The base of the battery has also been reinforced to accommodate high-temperature-resistant electrical cables and connectors, further reducing heat loss to the environment.

To address cold-starting issues, heating pads have been integrated into the vacuum-packed casing. The heating process typically takes around ten hours before the battery is fully activated.

Once initialised, the battery efficiently maintains its internal temperature with minimal reliance on the heating pads.

Additionally, improvements have been made to the internal frames, each housing 48 cells, to optimise their performance.

The connector plates, responsible for electrically linking the cells while maintaining insulation with mica insulation, have been meticulously designed. The cells themselves are connected through precise laser-targeted welding.

As previously announced, two working prototype ABS60 KWh batteries have been ordered from Fraunhofer Institute partners.

The production of these packs is already underway, with about half of the required cells already completed. While the production capacity is limited by the size of pilot plant equipment and kiln capacity at the Fraunhofer Institute, significant progress has been made.

Simultaneously, the first stainless-steel vacuum-sealed battery case has been delivered to the Fraunhofer Institute in Dresden.

Comprehensive heat transfer loss testing and temperature profiling will be conducted on the battery casing before assembling the battery cells.
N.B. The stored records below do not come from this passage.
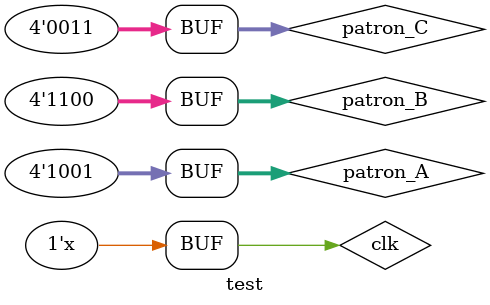
<source format=v>
`timescale 1ns / 1ps


module test;

	// Inputs
	reg entrada_serie;
	reg [3:0] patron_A;
	reg [3:0] patron_B;
	reg [3:0] patron_C;
	reg clk;

	// Outputs
	wire out_A;
	wire out_B;
	wire out_C;
	wire [3:0] out_par;
	wire out_serie;

	// Instantiate the Unit Under Test (UUT)
	conversor uut (
		.entrada_serie(entrada_serie), 
		.patron_A(patron_A), 
		.patron_B(patron_B), 
		.patron_C(patron_C), 
		.clk(clk), 
		.out_A(out_A), 
		.out_B(out_B), 
		.out_C(out_C), 
		.out_par(out_par), 
		.out_serie(out_serie)
	);
	always #10 	clk=~clk;
 	always #10	 entrada_serie = $random %2;
		
		
		
		

	initial begin
		// Initialize Inputs
		entrada_serie = 0;
		patron_A = 4'b1001;
		patron_B = 4'b1100;
		patron_C = 4'b0011;
		clk = 0;

		// Wait 100 ns for global reset to finish
		#100;
        
		 
		// Add stimulus here

	end
      
endmodule


</source>
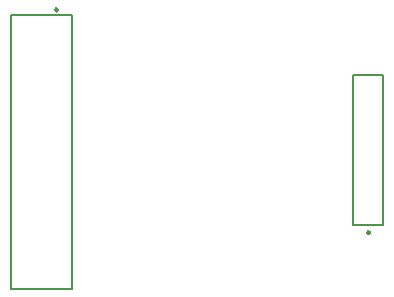
<source format=gbo>
G04*
G04 #@! TF.GenerationSoftware,Altium Limited,Altium Designer,22.7.1 (60)*
G04*
G04 Layer_Color=32896*
%FSLAX44Y44*%
%MOMM*%
G71*
G04*
G04 #@! TF.SameCoordinates,A4F2FA5D-D4EF-4288-9AD8-153C25E8CDF2*
G04*
G04*
G04 #@! TF.FilePolarity,Positive*
G04*
G01*
G75*
%ADD12C,0.2000*%
%ADD38C,0.2500*%
D12*
X307340Y90170D02*
X332740D01*
X307340D02*
Y217170D01*
X332740D01*
Y90170D02*
Y217170D01*
X17030Y36600D02*
X69330D01*
X17030D02*
Y268200D01*
X69330Y36600D02*
Y268200D01*
X17030D02*
X69330D01*
D38*
X321290Y84170D02*
G03*
X321290Y84170I-1250J0D01*
G01*
X56930Y272800D02*
G03*
X56930Y272800I-1250J0D01*
G01*
M02*

</source>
Once the cells are completed, they will be assembled into the pack for further cycling and long-term performance tests.

Group Managing Director Iggy Tan expressed his satisfaction with the battery’s optimisation and the progress of the prototypes.

“The vacuum-sealed casing will provide the perfect insulation and minimise any heat loss, which is the key benefit of our sodium chloride solid-state batteries,” he noted.

Tan continued, “The production of the prototype batteries is progressing well. The produced cells are performing well under bench performance testing and it will be great to see the whole 60KWh unit under performance load. This is the first time our partner Fraunhofer has made such a large battery unit”.